Os 7 direitos que protegem o consumidor financeiro

Informação, segurança e apoio em cada decisão.

O Dia Mundial dos Direitos do Consumidor serve de ponto de partida para um alerta essencial: muitos portugueses continuam sem conhecer os direitos que os protegem quando contratam crédito, fazem compras online, utilizam meios de pagamento digitais ou lidam com instituições financeiras. Para colmatar essa lacuna, o Doutor Finanças reuniu num guia completo os sete direitos fundamentais que garantem maior transparência, segurança e acompanhamento ao longo de toda a relação com produtos e serviços financeiros.

Informação clara e decisões ponderadas

O primeiro direito destacado é o acesso a informação clara, completa e compreensível, especialmente relevante no crédito, onde documentos como a FINE permitem comparar propostas e perceber exatamente o que está a ser contratado. A isto junta‑se o direito à reflexão, que assegura períodos obrigatórios para ponderar decisões — sete dias no crédito habitação e 14 dias para revogar contratos de crédito ao consumo.

Acompanhamento contínuo e mecanismos de apoio

Durante a vigência de um empréstimo, as instituições devem fornecer informação periódica detalhada e acionar mecanismos como PARI e PERSI sempre que existam sinais de risco de incumprimento. Os consumidores têm ainda direito à amortização antecipada, à renegociação do crédito e ao acesso gratuito a declarações essenciais, como o distrate de hipoteca.

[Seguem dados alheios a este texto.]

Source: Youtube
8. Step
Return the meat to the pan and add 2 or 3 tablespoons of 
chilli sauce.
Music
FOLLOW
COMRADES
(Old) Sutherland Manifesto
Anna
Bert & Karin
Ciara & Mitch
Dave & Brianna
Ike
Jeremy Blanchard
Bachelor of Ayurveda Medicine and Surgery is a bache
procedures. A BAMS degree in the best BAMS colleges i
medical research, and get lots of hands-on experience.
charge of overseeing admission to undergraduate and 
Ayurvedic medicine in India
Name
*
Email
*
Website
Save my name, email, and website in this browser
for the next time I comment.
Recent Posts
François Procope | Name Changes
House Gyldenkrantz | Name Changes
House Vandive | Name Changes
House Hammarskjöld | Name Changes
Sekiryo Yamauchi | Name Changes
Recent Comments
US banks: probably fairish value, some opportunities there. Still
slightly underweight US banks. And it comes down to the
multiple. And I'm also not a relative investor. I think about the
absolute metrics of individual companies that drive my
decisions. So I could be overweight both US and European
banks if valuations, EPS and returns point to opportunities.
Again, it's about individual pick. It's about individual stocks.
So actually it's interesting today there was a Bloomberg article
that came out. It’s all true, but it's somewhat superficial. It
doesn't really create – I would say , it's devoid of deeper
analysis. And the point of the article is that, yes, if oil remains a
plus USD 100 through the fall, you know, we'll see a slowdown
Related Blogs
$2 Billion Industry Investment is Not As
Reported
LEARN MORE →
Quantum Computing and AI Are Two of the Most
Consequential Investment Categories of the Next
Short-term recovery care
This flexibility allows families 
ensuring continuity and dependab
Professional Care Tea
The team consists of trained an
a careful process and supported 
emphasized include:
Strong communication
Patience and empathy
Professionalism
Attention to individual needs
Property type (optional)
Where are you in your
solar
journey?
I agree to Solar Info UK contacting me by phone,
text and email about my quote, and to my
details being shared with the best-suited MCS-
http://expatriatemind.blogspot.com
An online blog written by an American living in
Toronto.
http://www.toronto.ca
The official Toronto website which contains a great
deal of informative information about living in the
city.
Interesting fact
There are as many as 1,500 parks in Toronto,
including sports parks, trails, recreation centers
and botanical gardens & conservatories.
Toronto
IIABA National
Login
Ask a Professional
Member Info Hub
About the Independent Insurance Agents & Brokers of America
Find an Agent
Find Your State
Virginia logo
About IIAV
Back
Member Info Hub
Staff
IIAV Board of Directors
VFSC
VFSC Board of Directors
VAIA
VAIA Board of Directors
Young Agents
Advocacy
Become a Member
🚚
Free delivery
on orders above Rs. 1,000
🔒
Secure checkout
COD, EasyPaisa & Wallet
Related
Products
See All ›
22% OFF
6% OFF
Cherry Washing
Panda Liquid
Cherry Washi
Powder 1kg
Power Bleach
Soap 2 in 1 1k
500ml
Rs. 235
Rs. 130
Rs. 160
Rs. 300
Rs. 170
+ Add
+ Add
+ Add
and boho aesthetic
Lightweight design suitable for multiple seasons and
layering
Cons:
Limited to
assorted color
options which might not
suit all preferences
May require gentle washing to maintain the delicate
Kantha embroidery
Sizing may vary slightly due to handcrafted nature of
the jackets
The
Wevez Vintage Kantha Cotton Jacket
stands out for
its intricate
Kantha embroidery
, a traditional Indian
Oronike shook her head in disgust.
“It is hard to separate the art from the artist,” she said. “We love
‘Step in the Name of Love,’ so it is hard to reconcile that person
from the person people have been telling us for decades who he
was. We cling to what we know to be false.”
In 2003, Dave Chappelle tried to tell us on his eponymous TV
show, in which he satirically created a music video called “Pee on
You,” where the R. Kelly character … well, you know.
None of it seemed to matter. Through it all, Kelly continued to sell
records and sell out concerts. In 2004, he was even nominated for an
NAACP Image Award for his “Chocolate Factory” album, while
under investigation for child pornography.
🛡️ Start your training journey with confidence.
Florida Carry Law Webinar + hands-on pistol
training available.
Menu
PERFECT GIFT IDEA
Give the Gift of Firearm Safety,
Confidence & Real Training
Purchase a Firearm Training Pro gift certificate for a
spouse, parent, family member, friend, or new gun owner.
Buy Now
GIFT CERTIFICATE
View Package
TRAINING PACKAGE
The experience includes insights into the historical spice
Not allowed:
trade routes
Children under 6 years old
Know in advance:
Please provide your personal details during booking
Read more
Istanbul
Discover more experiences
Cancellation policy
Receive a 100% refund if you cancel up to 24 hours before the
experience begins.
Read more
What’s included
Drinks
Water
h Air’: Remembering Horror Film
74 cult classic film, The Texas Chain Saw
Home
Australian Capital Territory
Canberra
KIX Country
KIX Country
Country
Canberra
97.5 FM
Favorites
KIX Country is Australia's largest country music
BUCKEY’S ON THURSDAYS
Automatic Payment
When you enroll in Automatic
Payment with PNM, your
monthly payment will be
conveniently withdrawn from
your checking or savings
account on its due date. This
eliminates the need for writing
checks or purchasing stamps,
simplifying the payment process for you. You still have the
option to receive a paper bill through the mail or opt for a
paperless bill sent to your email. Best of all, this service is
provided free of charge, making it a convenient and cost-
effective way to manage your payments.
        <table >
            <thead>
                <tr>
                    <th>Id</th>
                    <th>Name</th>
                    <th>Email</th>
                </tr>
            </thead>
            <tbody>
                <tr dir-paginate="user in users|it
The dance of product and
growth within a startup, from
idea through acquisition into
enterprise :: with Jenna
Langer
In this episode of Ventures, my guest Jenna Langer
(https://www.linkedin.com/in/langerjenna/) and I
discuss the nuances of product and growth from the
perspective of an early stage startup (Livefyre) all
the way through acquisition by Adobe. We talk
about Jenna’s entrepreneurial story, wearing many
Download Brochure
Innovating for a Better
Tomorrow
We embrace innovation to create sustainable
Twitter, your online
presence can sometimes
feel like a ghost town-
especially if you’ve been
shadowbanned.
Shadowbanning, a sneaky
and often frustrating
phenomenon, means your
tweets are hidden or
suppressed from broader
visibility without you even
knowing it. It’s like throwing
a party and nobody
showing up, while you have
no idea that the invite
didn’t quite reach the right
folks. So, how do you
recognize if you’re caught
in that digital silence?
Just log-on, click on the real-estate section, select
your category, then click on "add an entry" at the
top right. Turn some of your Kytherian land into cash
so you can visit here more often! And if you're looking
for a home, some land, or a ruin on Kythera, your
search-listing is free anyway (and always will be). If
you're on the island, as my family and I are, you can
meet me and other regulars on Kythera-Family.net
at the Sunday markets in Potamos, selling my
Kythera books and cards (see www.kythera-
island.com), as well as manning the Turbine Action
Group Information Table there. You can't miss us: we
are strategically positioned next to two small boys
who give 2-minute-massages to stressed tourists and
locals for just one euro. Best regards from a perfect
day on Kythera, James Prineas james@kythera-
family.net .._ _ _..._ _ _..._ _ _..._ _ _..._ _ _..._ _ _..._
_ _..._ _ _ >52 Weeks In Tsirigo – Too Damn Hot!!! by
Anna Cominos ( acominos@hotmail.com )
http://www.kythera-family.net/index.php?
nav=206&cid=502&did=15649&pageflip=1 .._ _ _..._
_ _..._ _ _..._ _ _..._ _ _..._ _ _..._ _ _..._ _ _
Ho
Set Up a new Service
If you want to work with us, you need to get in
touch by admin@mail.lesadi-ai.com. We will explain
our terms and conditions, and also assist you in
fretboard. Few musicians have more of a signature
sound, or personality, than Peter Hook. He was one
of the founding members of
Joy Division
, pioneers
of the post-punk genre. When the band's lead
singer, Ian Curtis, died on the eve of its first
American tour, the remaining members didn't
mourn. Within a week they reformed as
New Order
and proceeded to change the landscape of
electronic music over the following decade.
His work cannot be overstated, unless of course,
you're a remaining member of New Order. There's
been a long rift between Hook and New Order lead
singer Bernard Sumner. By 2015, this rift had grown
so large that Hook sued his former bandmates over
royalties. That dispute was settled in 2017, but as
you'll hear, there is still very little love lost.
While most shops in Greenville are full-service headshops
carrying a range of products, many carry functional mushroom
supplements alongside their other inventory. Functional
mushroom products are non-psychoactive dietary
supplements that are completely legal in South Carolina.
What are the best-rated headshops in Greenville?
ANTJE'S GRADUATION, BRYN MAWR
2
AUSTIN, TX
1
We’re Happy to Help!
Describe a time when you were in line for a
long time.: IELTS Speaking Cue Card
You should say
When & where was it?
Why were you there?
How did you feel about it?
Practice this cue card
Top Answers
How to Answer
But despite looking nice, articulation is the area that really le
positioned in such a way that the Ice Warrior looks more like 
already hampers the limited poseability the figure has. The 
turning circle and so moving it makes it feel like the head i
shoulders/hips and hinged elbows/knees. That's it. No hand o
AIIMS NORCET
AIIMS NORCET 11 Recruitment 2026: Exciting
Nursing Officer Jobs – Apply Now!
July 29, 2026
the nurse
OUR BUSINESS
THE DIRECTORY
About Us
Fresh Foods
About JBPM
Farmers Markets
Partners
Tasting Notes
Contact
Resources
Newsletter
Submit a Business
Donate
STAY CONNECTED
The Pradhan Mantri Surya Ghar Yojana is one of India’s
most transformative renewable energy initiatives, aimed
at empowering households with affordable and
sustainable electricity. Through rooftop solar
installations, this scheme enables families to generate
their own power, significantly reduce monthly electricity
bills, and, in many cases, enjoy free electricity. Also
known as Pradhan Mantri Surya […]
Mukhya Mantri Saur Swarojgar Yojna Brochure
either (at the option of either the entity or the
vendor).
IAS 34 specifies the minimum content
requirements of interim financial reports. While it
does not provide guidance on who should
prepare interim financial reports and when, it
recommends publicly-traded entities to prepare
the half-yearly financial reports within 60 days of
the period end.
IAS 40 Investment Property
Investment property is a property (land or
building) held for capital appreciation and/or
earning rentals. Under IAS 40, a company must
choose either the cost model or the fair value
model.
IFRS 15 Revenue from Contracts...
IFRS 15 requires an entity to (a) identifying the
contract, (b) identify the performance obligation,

Compras online, pagamentos digitais e proteção de dados

O guia reforça também os direitos associados às compras online, incluindo a informação prévia obrigatória e o prazo de 14 dias para devolução sem justificação. Nos pagamentos digitais, a legislação europeia garante autenticação forte e limita a responsabilidade do consumidor em caso de fraude. Já no tratamento de dados pessoais, o RGPD assegura transparência, controlo e direitos como acesso, retificação, portabilidade e apagamento.

Reclamações e resolução de conflitos

Quando surgem problemas, os consumidores podem recorrer ao Livro de Reclamações, às entidades supervisoras — como Banco de Portugal, CMVM ou ASF — e aos centros de arbitragem, que permitem resolver litígios de forma mais rápida e económica, mantendo força jurídica equivalente a uma decisão judicial.

Uma ferramenta para escolhas mais seguras

O guia completo, disponível no portal do Doutor Finanças, reúne informação sobre crédito, contas bancárias, seguros, investimentos, compras online e proteção de dados, promovendo uma gestão financeira mais consciente e informada. A fintech, que em 2024 apoiou 185 mil pessoas e geriu 918 milhões de euros em crédito habitação, reforça assim o seu papel enquanto referência no bem‑estar financeiro em Portugal.